Airflow 从入门到精通-01-创建简单的 DAG

一、airflow版本及安装

安装版本说明

安装工具 版本 用途
Python 3.6.5/3.6.x/3.7.x 安装airflow及其依赖包、开发airflow的dag使用
Airflow 2.1.2 任务调度平台
MySQL 5.7 作为airflow的元数据库

安装airflow

1、安装airflow

$ pip install apache-airflow==2.1.2

2、初始化数据库

# initialize the database
airflow db init

3、添加用户

airflow users create \
    --username admin \
    --firstname Corwien \
    --lastname Wong \
    --role Admin \
    --email 407544577@qq.com

创建的用户密码为:quant

4、启动web服务

# airflow webserver --port 8080 -D
airflow webserver -p 8080 -D

5、启动定时任务

# airflow scheduler 
# airflow scheduler &
# nohup command > myout.file 2>&1 &
# nohup command > /dev/null 2>&1 &
# nohup airflow scheduler > /dev/null 2>&1 &
airflow scheduler -D

二、Pycharm配置

设置pycharm 远程连接服务器环境,并且可以执
https://blog.csdn.net/yeler082/article/details/83818771

file

file

file

file

调整远程映射路径为airflow/tags路径:
file

三、airflow dags配置

cd /root/airflow
[root@quant airflow]# ls -l
total 9148
-rw-r--r-- 1 root root   39333 Sep  1 23:54 airflow.cfg
-rw-r--r-- 1 root root 9302016 Sep  1 23:33 airflow.db
-rw-r--r-- 1 root root       6 Sep  1 01:33 airflow-webserver.pid
drwxr-xr-x 2 root root    4096 Sep  1 23:47 dags
drwxr-xr-x 6 root root    4096 Aug 31 23:47 logs
-rw-r--r-- 1 root root    4700 Apr 29 10:03 webserver_config.py
[root@quant airflow]# 

[root@quant airflow]# vi airflow.cfg
[core]
# The folder where your airflow pipelines live, most likely a
# subfolder in a code repository.
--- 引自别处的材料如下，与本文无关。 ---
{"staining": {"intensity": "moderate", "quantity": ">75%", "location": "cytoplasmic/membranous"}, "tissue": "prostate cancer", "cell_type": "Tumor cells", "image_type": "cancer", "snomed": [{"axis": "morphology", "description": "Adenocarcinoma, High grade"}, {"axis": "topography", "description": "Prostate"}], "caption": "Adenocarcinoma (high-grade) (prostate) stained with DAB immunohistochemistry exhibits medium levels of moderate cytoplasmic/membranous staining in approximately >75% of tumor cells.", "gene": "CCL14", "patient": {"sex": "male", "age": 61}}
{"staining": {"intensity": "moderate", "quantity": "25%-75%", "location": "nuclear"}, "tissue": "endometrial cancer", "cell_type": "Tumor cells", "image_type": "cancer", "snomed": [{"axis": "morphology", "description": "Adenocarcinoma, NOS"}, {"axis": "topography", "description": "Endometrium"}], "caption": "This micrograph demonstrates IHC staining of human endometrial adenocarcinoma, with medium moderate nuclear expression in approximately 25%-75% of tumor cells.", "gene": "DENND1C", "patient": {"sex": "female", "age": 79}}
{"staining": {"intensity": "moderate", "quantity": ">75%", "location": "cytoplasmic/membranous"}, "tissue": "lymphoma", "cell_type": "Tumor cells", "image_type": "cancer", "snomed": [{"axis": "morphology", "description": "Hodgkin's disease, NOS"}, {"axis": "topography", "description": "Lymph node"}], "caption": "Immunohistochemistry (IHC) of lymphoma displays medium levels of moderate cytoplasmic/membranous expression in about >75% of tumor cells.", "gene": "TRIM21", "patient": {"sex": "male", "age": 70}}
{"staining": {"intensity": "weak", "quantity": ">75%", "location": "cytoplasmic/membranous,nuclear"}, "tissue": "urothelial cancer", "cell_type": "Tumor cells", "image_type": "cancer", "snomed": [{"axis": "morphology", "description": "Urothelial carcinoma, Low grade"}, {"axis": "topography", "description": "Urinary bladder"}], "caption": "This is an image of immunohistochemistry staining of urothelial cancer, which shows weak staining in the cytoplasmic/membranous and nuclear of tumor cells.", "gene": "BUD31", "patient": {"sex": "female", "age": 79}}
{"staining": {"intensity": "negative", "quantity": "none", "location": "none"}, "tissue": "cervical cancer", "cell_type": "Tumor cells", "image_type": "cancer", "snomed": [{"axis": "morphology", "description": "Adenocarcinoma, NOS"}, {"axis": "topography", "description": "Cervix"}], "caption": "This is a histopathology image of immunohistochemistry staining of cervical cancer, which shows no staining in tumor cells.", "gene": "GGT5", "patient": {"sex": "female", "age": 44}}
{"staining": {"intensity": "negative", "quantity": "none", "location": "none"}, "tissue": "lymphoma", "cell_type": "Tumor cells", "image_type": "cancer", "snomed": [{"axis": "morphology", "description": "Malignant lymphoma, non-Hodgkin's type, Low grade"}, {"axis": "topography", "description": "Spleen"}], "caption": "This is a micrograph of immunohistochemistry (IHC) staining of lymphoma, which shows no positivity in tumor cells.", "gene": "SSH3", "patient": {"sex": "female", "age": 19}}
This path must be absolute.
dags_folder = /root/airflow/dags

# Hostname by providing a path to a callable, which will resolve the hostname.
# The format is "package.function".
#
# For example, default value "socket.getfqdn" means that result from getfqdn() of "socket"
# package will be used as hostname.

四、实战

1、下载单个股票数据并保存在CSV文件

download_stock_price.py

"""Example DAG demonstrating the usage of the BashOperator."""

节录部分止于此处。